At least eight people died during the armed strike generated by the illegal armed group Gulf Clan, from May 5 to 9, in northwestern Colombia.
The criminal gang announced on Monday the end of the ban on daily activities in hundreds of towns and armed attacks that left five members of the public force and three civilians dead, 187 vehicles destroyed and 190 violent acts in 101 municipalities of 10 departments. of the country, according to the latest report from local authorities.
On behalf of the Ministry of Defense, three military personnel, three civilians, two police officers and two alleged criminals were killed, as well as nine uniformed officers wounded.
According to the Investigation and Accusation Unit (UIA) of the Special Jurisdiction for Peace (JEP), 178 municipalities in 11 of the 23 departments of the country were affected by violent actions. Said actions left, according to the JEP, 24 civilians and two members of the security forces dead, as well as 26 roads blocked, 138 confined communities and 22 attacks on the security forces.
After the announcement, however, the department of Antioquia, the most affected by the strike with 35 paralyzed municipalities, was the scene of an attack in which two people lost their lives.

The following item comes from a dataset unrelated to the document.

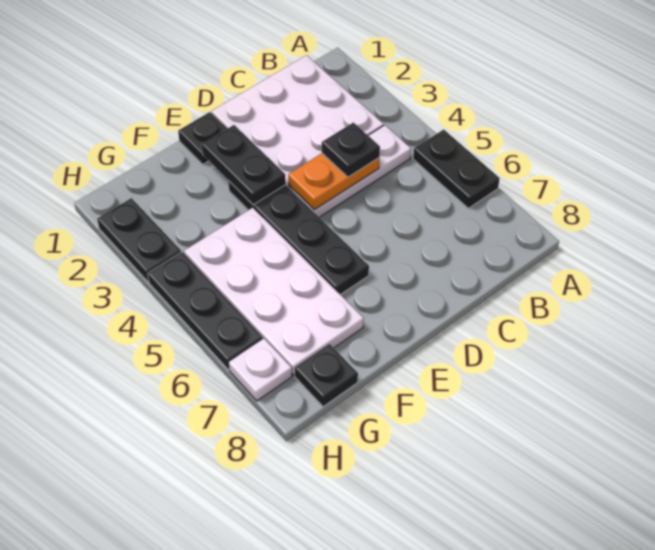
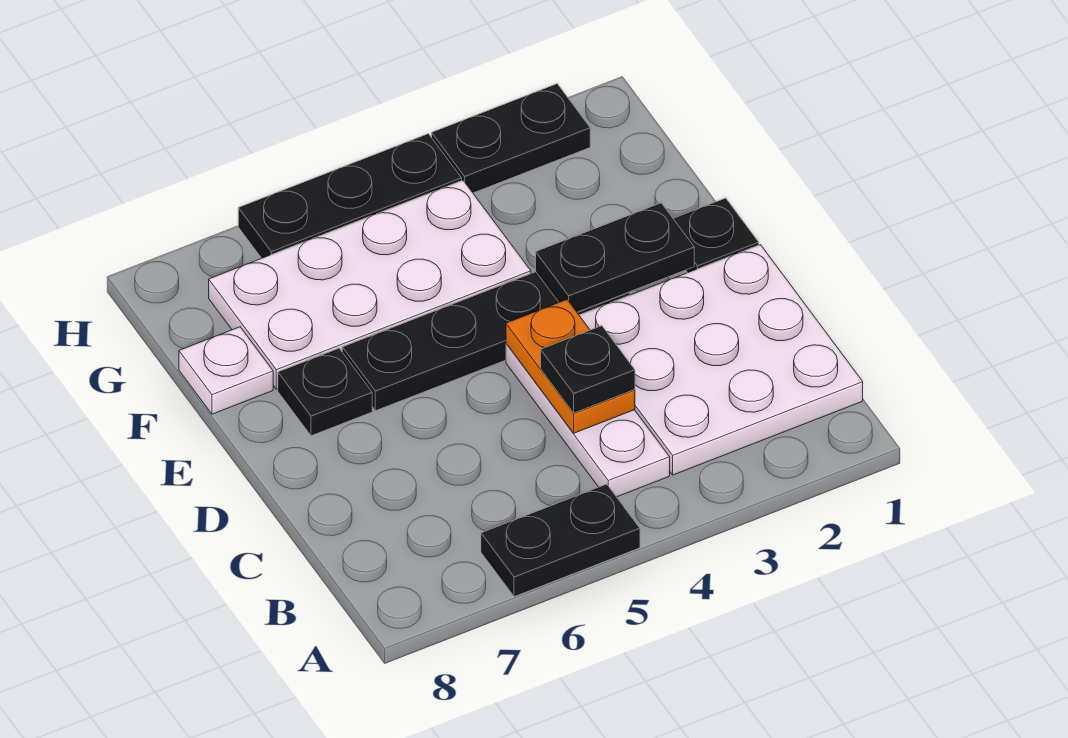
black 1x1 plate [295,344,358,407] -> black 1x1 plate moved to [278,348,372,436]
white 1x1 plate [229,339,292,401] -> white 1x1 plate moved to [179,327,273,414]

The authorities remain on alert and residents of more than 180 Colombian municipalities refuse to leave their homes.
In addition, the transport terminals returned to work, but the flow of passengers was low.
In Antioquia, the Public Companies of Medellin reported shortages in the gas supply in several municipalities, affecting more than 77,000 people. For her part, the Executive President of the Colombian Federation of Road Freight Transporters (Colfecar), Nidia Hernández, reported that the strike left losses of more than USD 3.2 million.
The president of Colombia, Iván Duque, led a session of a security council in Urabá Antioquia after the criminal group’s announcement of the end of its armed strike.
“The Clan del Golfo has tried to intimidate through cowardly acts trying desperately to show a strength that it does not have. The message to these criminals is clear: either they submit to justice or they will suffer the same fate as ‘Otoniel’”, the president was right on Twitter.
In retaliation for the extradition of its leader Dairo Antonio Úsuga, alias “Otoniel”, to the United States, the armed group and drug cartel restricted the movement of thousands of families, terrorized towns and intimidated civilians in the north of the country during the last five days.
On Thursday, May 5, the Clan del Golfo, also known as the Gaitanista Self-Defense Forces of Colombia, Los Urabeños or Clan Úsuga, circulated a pamphlet in which they “decree 4 days of armed strike.” The pamphlet indicated that it was forbidden to “open a business of any kind” and “move in any type of transport.”
The statement ended with the threat of “unfavorable consequences” for those who fail to comply with these measures.
Otoniel, who was extradited on May 5 on drug charges, was Colombia’s most wanted drug lord before he was captured in October 2021 following a massive military operation.
According to the authorities, the Police arrested 102 people responsible for the armed attacks, including alias “Pedro”, one of the top leaders of the Clan del Golfo in the department of Magdalena.
Although thousands of soldiers were deployed in the affected departments, the local authorities criticize the government due to the “shortcomings” regarding the presence of the security forces.